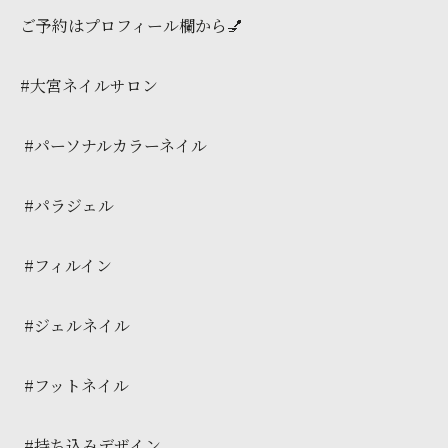
ご予約はプロフィール欄から💅
#大宮ネイルサロン
#パーソナルカラーネイル
#パラジェル
#フィルイン
#ジェルネイル
#フットネイル
#持ち込みデザイン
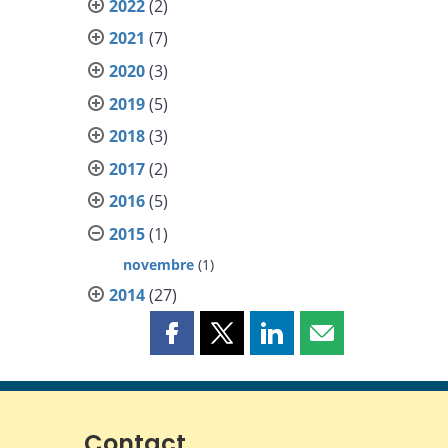
2022
(2)
2021
(7)
2020
(3)
2019
(5)
2018
(3)
2017
(2)
2016
(5)
2015
(1)
novembre
(1)
2014
(27)
Partager
Partager
Partager
Partager
cette
cette
cette
cette
page
page
page
page
sur
sur
sur
par
Facebook
X
LinkedIn
courriel
Contact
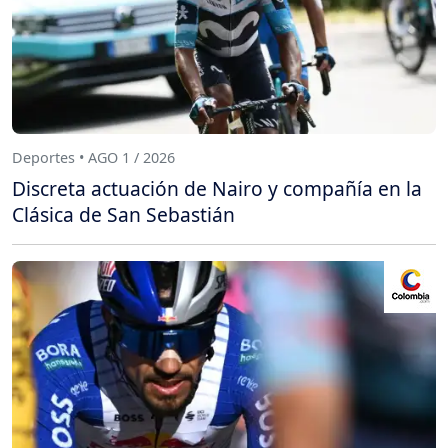
Deportes • AGO 1 / 2026
Discreta actuación de Nairo y compañía en la
Clásica de San Sebastián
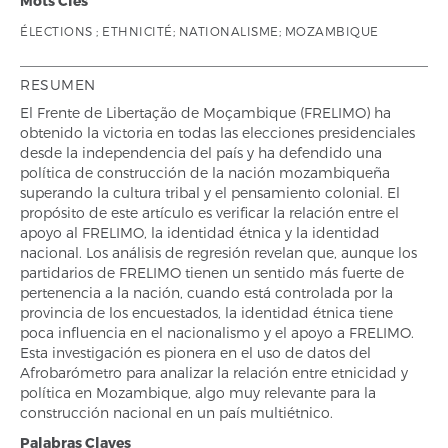
Mots Clés
ÉLECTIONS ; ETHNICITÉ; NATIONALISME; MOZAMBIQUE
RESUMEN
El Frente de Libertação de Moçambique (FRELIMO) ha
obtenido la victoria en todas las elecciones presidenciales
desde la independencia del país y ha defendido una
política de construcción de la nación mozambiqueña
superando la cultura tribal y el pensamiento colonial. El
propósito de este artículo es verificar la relación entre el
apoyo al FRELIMO, la identidad étnica y la identidad
nacional. Los análisis de regresión revelan que, aunque los
partidarios de FRELIMO tienen un sentido más fuerte de
pertenencia a la nación, cuando está controlada por la
provincia de los encuestados, la identidad étnica tiene
poca influencia en el nacionalismo y el apoyo a FRELIMO.
Esta investigación es pionera en el uso de datos del
Afrobarómetro para analizar la relación entre etnicidad y
política en Mozambique, algo muy relevante para la
construcción nacional en un país multiétnico.
Palabras Claves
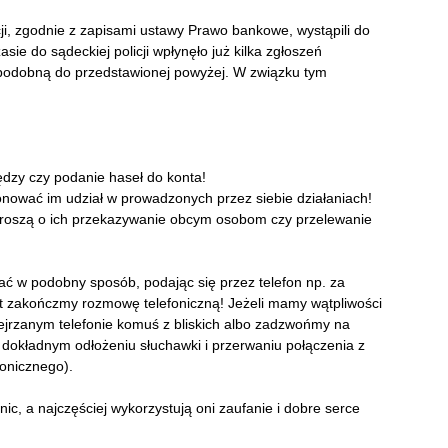
cji, zgodnie z zapisami ustawy Prawo bankowe, wystąpili do
e do sądeckiej policji wpłynęło już kilka zgłoszeń
podobną do przedstawionej powyżej. W związku tym
iędzy czy podanie haseł do konta!
nować im udział w prowadzonych przez siebie działaniach!
e proszą o ich przekazywanie obcym osobom czy przelewanie
ać w podobny sposób, podając się przez telefon np. za
st zakończmy rozmowę telefoniczną! Jeżeli mamy wątpliwości
jrzanym telefonie komuś z bliskich albo zadzwońmy na
dokładnym odłożeniu słuchawki i przerwaniu połączenia z
fonicznego).
c, a najczęściej wykorzystują oni zaufanie i dobre serce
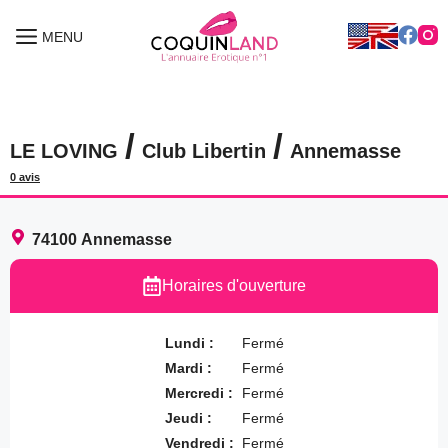
Aller
au
MENU
MENU
contenu
/
/
LE LOVING
Club Libertin
Annemasse
0 avis
74100
Annemasse
Horaires d'ouverture
Lundi :
Fermé
Mardi :
Fermé
Mercredi :
Fermé
Jeudi :
Fermé
Vendredi :
Fermé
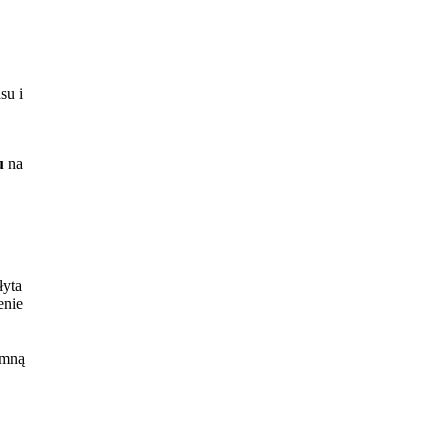
su i
u
na
łyta
enie
ch
 mną
y.
e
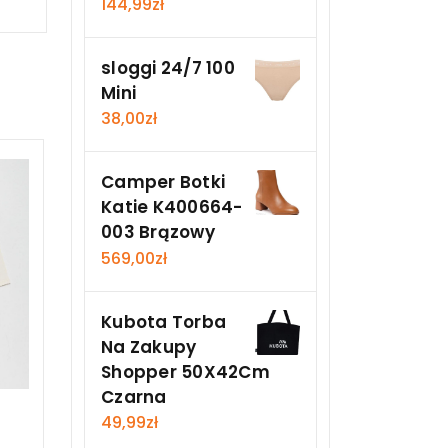
144,99
zł
sloggi 24/7 100
Mini
38,00
zł
Camper Botki
Katie K400664-
003 Brązowy
569,00
zł
Kubota Torba
Na Zakupy
Shopper 50X42Cm
Czarna
49,99
zł
h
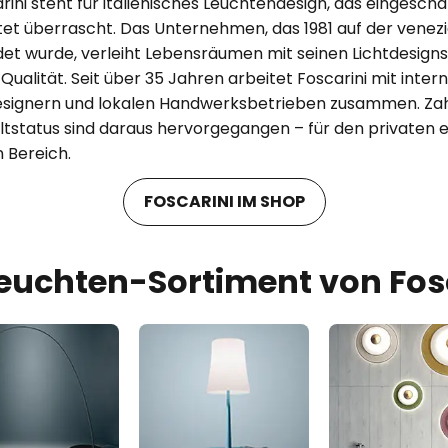
ini steht für italienisches Leuchtendesign, das eingescha
et überrascht. Das Unternehmen, das 1981 auf der venezi
t wurde, verleiht Lebensräumen mit seinen Lichtdesigns
ualität. Seit über 35 Jahren arbeitet Foscarini mit intern
signern und lokalen Handwerksbetrieben zusammen. Zah
ltstatus sind daraus hervorgegangen – für den privaten 
 Bereich.
FOSCARINI IM SHOP
euchten-Sortiment von Fos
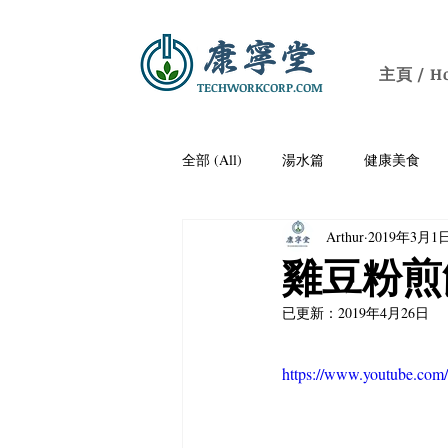
主頁 / H
TECHWORKCORP.COM
全部 (All)
湯水篇
健康美食
Arthur
2019年3月1
痛風
防三高/降血壓
老人
雞豆粉煎
已更新：
2019年4月26日
關節疼痛
保腦益智
開胃
https://www.youtube.co
養顏潤膚
社區健康講座｜Communit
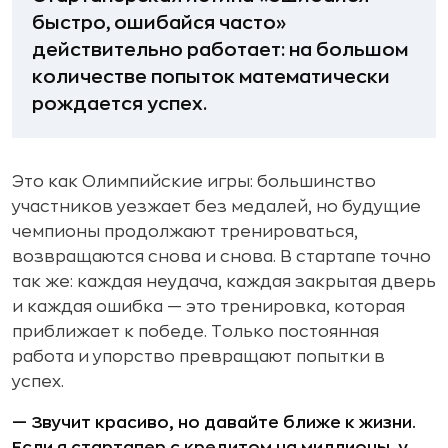
быстро, ошибайся часто»
действительно работает: на большом
количестве попыток математически
рождается успех.
Это как Олимпийские игры: большинство
участников уезжает без медалей, но будущие
чемпионы продолжают тренироваться,
возвращаются снова и снова. В стартапе точно
так же: каждая неудача, каждая закрытая дверь
и каждая ошибка — это тренировка, которая
приближает к победе. Только постоянная
работа и упорство превращают попытки в
успех.
— Звучит красиво, но давайте ближе к жизни.
Если я стартапер с кредитом на миллионы, у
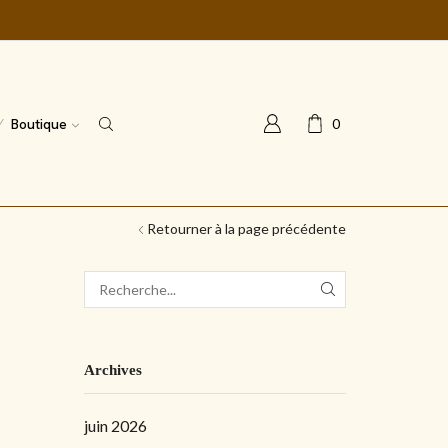
Boutique
0
Retourner à la page précédente
Archives
juin 2026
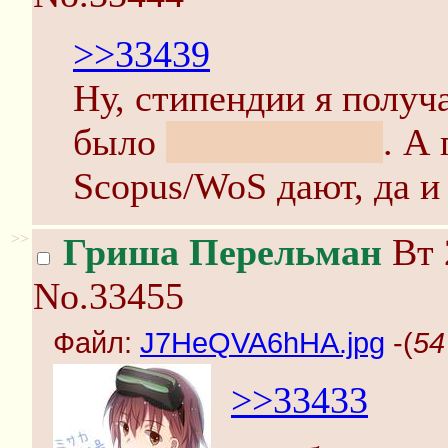
>>33439
Ну, стипендии я получ
было
да и 2ch тоже
. А
Scopus/WoS дают, да и
>>
Гриша Перельман
Вт 
No.33455
Файл:
J7HeQVA6hHA.jpg
-(
54
>>33433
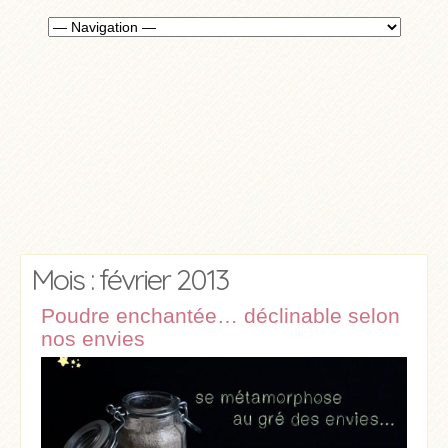
Mois : février 2013
Poudre enchantée… déclinable selon
nos envies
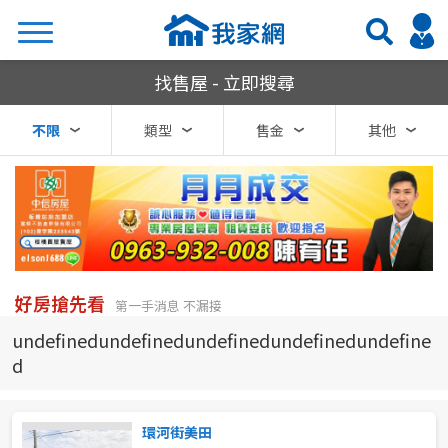
我家網房屋買賣
找售屋 - 立即搜尋
搜尋
不限
類型
售金
其他
熱門關鍵字
縣市
區域
好房搶先看
第一手消息 不漏接
不限
不限
undefinedundefinedundefinedundefinedundefine
d
台北市
基隆市
環河街美田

==*==

Written task -
Leaving all pictures aside, print exactly the lines from the one that contains "euchten-Sortiment von Fos" through the last line of the data above, inclusive.

The completed task -
euchten-Sortiment von Fos
主頁 / H
TECHWORKCORP.COM
全部 (All)
湯水篇
健康美食
Arthur
2019年3月1
痛風
防三高/降血壓
老人
雞豆粉煎
已更新：
2019年4月26日
關節疼痛
保腦益智
開胃
https://www.youtube.co
養顏潤膚
社區健康講座｜Communit
быстро, ошибайся часто»
действительно работает: на большом
количестве попыток математически
рождается успех.
Это как Олимпийские игры: большинство
участников уезжает без медалей, но будущие
чемпионы продолжают тренироваться,
возвращаются снова и снова. В стартапе точно
так же: каждая неудача, каждая закрытая дверь
и каждая ошибка — это тренировка, которая
приближает к победе. Только постоянная
работа и упорство превращают попытки в
успех.
— Звучит красиво, но давайте ближе к жизни.
Если я стартапер с кредитом на миллионы, у
Boutique
0
Retourner à la page précédente
Archives
juin 2026
>>33439
Ну, стипендии я получ
было
да и 2ch тоже
. А
Scopus/WoS дают, да и
>>
Гриша Перельман
Вт 
No.33455
Файл:
J7HeQVA6hHA.jpg
-(
54
>>33433
Mois : février 2013
Poudre enchantée… déclinable selon
nos envies
我家網房屋買賣
找售屋 - 立即搜尋
搜尋
不限
類型
售金
其他
熱門關鍵字
縣市
區域
好房搶先看
第一手消息 不漏接
不限
不限
undefinedundefinedundefinedundefinedundefine
d
台北市
基隆市
環河街美田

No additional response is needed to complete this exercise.